Falando nisso, logo me vem à mente – provindo direto do imaginário greco-romano – o mito de Narciso, encantado que ficou com a sua própria imagem refletida no lago. O nome Narciso, aliás – originário do vocábulo grego narcose – significa entorpecimento, ou a possibilidade de algo nos narcotizar, nos envolver numa espécie de torpor ou encantamento. E aqui se realce, ainda uma vez, a comoção causada pela beleza, vista aqui por um outro ângulo, já que a minha premissa básica nesse silogismo se refere à beleza que contemplamos no exterior, ou seja, para muito além de nós mesmos. Aliás, nesse sentido se posicionou Mc Luhan, que afirmou, a respeito, que os seres humanos se encantam por algo externo, uma extensão de si mesmos, em qualquer material ou existência que não sejam eles próprios. Ou seja, buscamos essa beleza-fascinação para além de nossos olhos. Assim, o filósofo-educador sustentou que Narciso viu algo a mais naquele mítico lago: ele teria enxergado não a si próprio, mas a extensão do próprio homem. Nesse sentido, creio que possamos dizer haver Narciso se fascinado com a imagem refletora do ser humano. Comoveu-se, pois, com a beleza humana.

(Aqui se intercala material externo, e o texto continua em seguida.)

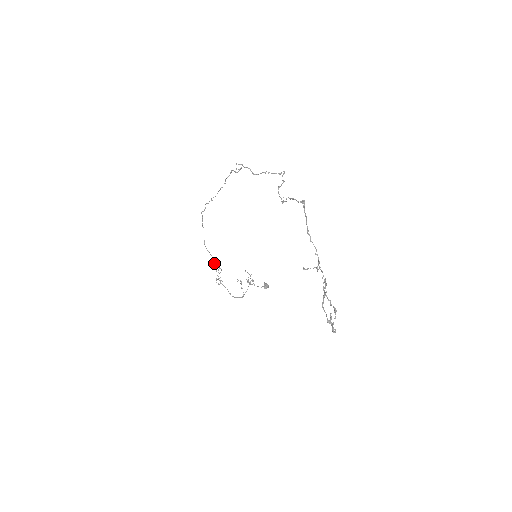
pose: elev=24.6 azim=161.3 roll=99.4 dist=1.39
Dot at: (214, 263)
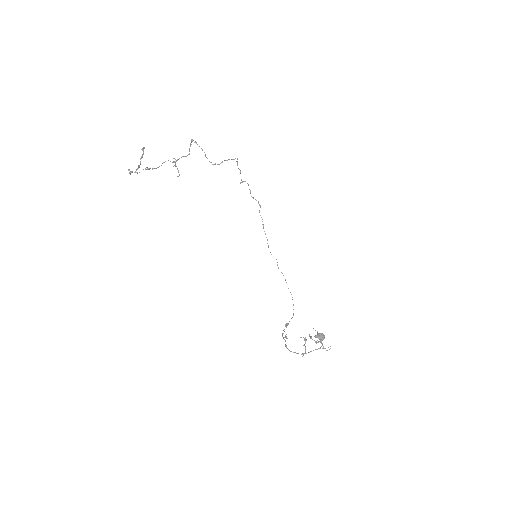
Dot at: occluded
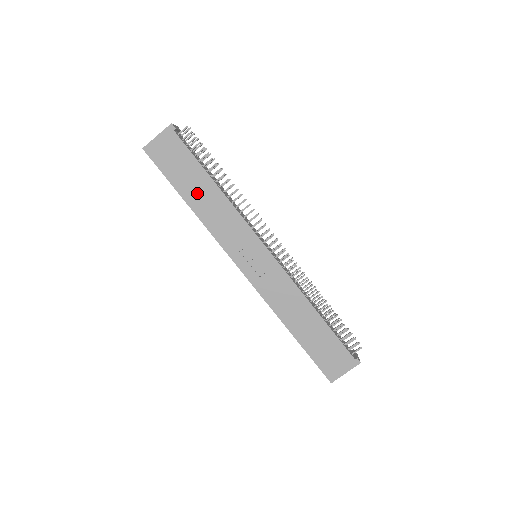
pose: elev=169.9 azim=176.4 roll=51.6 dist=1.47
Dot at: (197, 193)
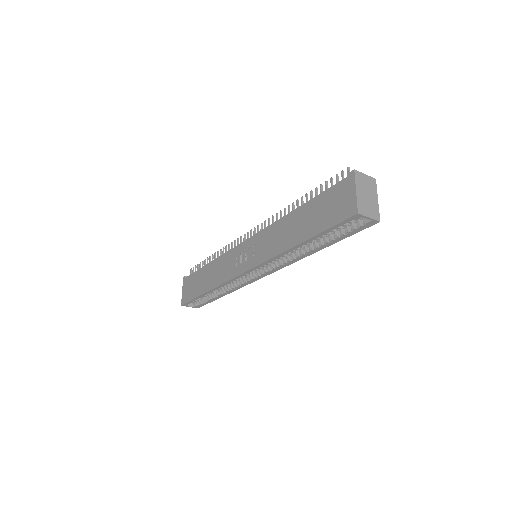
Dot at: (206, 281)
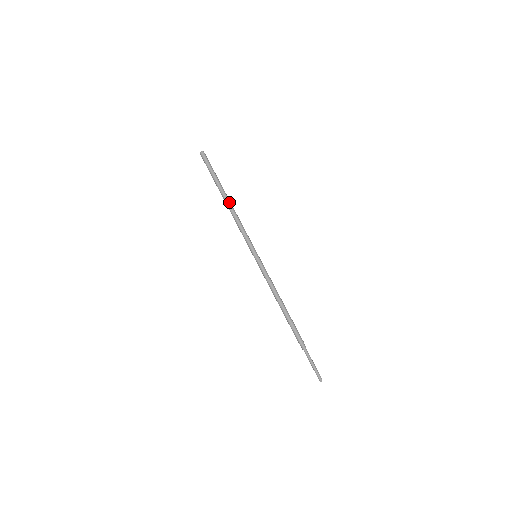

Ninguém, afinal – pelo menos em princípio – poderia dizer que não aprecia o belo, visto ser este uma emanação ou captação do sentimento do mundo. As pessoas, muito naturalmente, gostam de estar num lugar bonito, de habitar um ambiente enfeitado com belezas, de vestir roupas bonitas, de apreciar pessoas igualmente belas, dessas que apascentam o olhar...
Não estou aqui dizendo que o convencionadamente belo é o que há de mais importante. Não é isso. Ele precisa de acessórios, qualidades outras, que devem pressupor, por exemplo, atributos refletores de beleza interna. Note aqui que até as qualidades ditas de espírito – que nada têm a ver com aparência – na hora de serem nominadas, recebem o nome genérico de beleza interna. Se preconcebemos isso como verdade absoluta, deve ser porque não gostamos ou não aceitamos como bens e desejos objetos que não sejam belos, afinal todos buscam o belo na infinitude do olhar. E nem é preciso ser um esteta para isso. Quando se é, então...
Lendo esse meu pensamento – será que é mesmo uma descoberta digna de teorização? – você definiu o tal sentimento de beleza? Sim, porque a beleza é, antes de tudo, um sentimento, cuja contemplação é ditada por um seu direcionado olhar. Identificou-se, pois, com o tal sentir? Relacionou aí na sua lista de lembranças algo que, de tão belo, atingiu o seu sentimento? Se a resposta for positiva, você concorda comigo que a beleza comove. Sinceramente, eu acho mesmo que sim.